A «pele» da construção mudou do vidro, a forma cristalina na escala do projecto original seria o fundamento, para o betão, com grande e despudorada facilidade, porque deixaram de ser necessárias analogias desde que o projecto vendesse. Para que os objectivos fossem alcançados só foi preciso substituir um conteúdo programático, o da moradia unifamiliar , por outro conteúdo programático, o da casa da Música.
O culminar deste festejado processo rasga novos caminhos no exercício da profissão de arquitecto: pensar os projectos começa a ser supérfluo e as justificações teóricas elaboram-se à posteriori, de preferência com uma linguagem pesadamente obscura de modo a não se perceber nada, o que permite retirar um mundo de brilhantes e ocas conclusões. Processos bem reveladores do vale tudo, num tempo em que a cultura, na sua mais ampla acepção, anda em deriva e em que cinicamente tudo se aceita, desculpa e justifica com grande ligeireza mas com o firme propósito desideologizante de diluir o saber cultural na mediatização do marketing cultural.

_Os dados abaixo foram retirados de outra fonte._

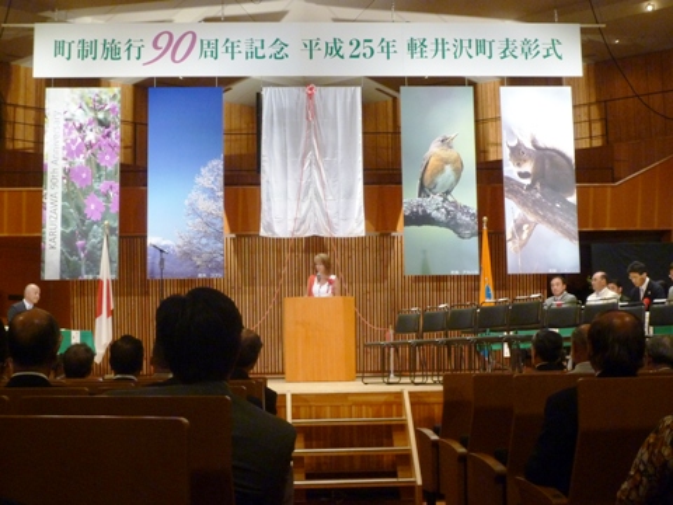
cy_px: 252
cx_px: 336
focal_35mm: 53
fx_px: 1030
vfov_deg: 27.5
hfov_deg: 36.2
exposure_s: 1/20
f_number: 4.3
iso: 400
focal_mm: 9.3
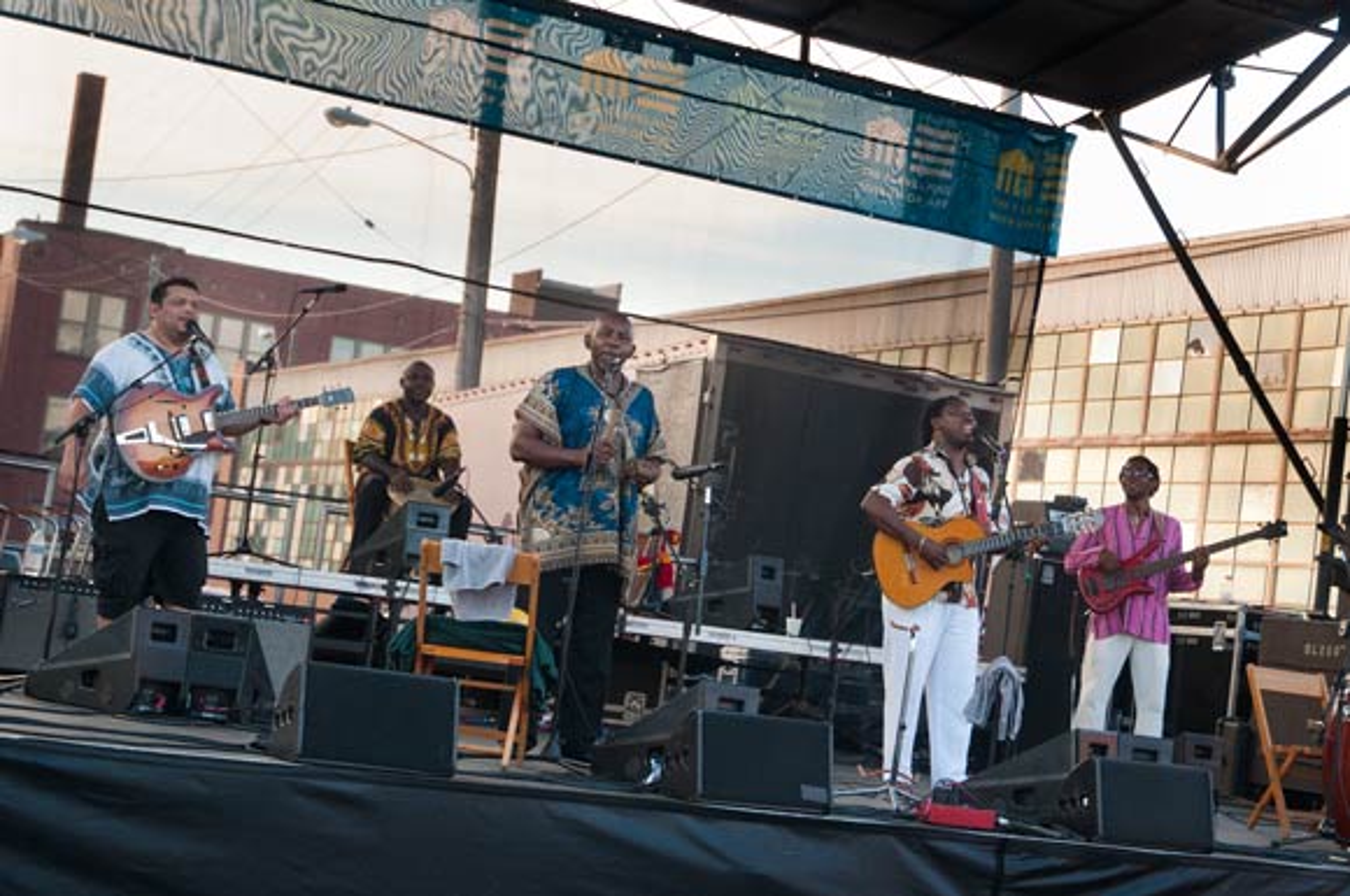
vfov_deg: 23.7
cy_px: 448
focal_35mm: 57
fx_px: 2135
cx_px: 675
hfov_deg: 35.1
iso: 800
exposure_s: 1/250
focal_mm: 38
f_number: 4.5
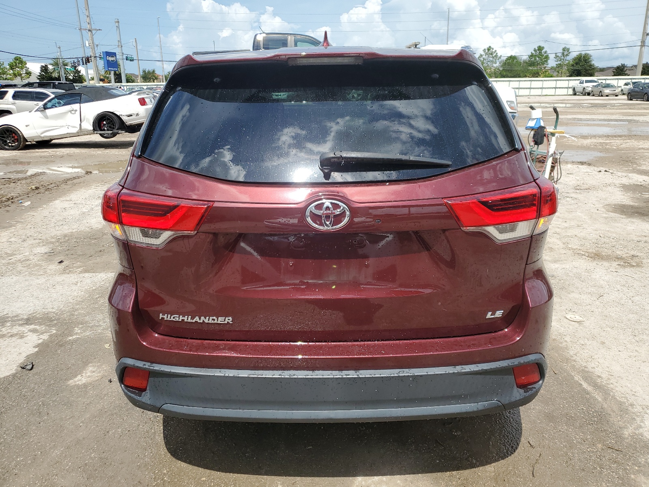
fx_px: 487
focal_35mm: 26
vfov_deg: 53.1
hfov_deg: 67.3
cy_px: 244
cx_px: 324
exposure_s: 1/3333
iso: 50
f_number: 1.5
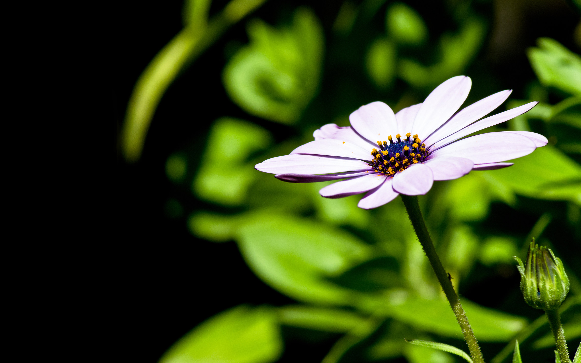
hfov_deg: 7.0
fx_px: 4743
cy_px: 180
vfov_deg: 4.4
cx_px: 299
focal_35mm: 300
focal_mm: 185
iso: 400
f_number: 13
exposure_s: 1/640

Os promotores da Casa da Música no seu afã de construírem depressa essa maravilha fatal do Porto 2001, prometem ao arquitecto um bónus de mais 25% sobre os honorários se cumprisse os prazos estipulados no contrato. Originalidade que deveria fazer jurisprudência e ser integrada, por exemplo, nos contratos de trabalho: quem cumpre o horário de trabalho passaria a ter o direito de receber mais 25% sobre o ordenado.
A imoralidade é total e os preços iniciam o seu percurso inexorável e ascendente. Primeiro salto mais 70%, o custo «fixa-se» em 6 milhões de contos. Com a proximidade do fim de 2001, nada de ver o monstro à superfície, a novidade é mais uma rectificação do custo que é «fixado» em 8 milhões de contos, mais 130% do que estava consignado no concurso e que era um dos pressupostos com que Koolhaas se tinha comprometido, releiam-se os motivos de escusa do concurso de outras equipas projectistas e relembre-se que Vitrúvio propugnava a prisão para os arquitectos cujas estimativas fossem metade dos custos efectivos de construção. Outros tempos, outros padrões éticos.
Entra então no conhecimento público que a estrutura dos pisos de estacionamento não coincide com a estrutura da Casa da Música, com as consequências que todos, mesmo os mais leigos no assunto, calculam. O projectista, certamente por falta de experiência e senso, não reparou no pormenor do modelo da Casa da Música, a tal moradia unifamiliar, não dispor de estacionamento enterrado e muito menos para 700 viaturas. Além de ser evidente que a estrutura de uma construção não é elástica, não absorve automaticamente qualquer multiplicação aritmética da dimensão.
Esse momento é um momento crucial. O que estava construído, parte do estacionamento, era pouco em relação ao total da obra e podia ser reaproveitado. Já ninguém acreditava em prazos e custos. Em nome da credibilidade e da seriedade do projecto haveria que ter a coragem de por em causa todo o processo e fazer reverter a favor do Porto as teorias de ruptura tão do agrado de Koolhaas, rompendo com um projecto que passando da dimensão S para XXL, tem por único e supremo valor conceptual o de introduzir na arquitectura o princípio das ma­tri­oskas ou dos tup­perwares.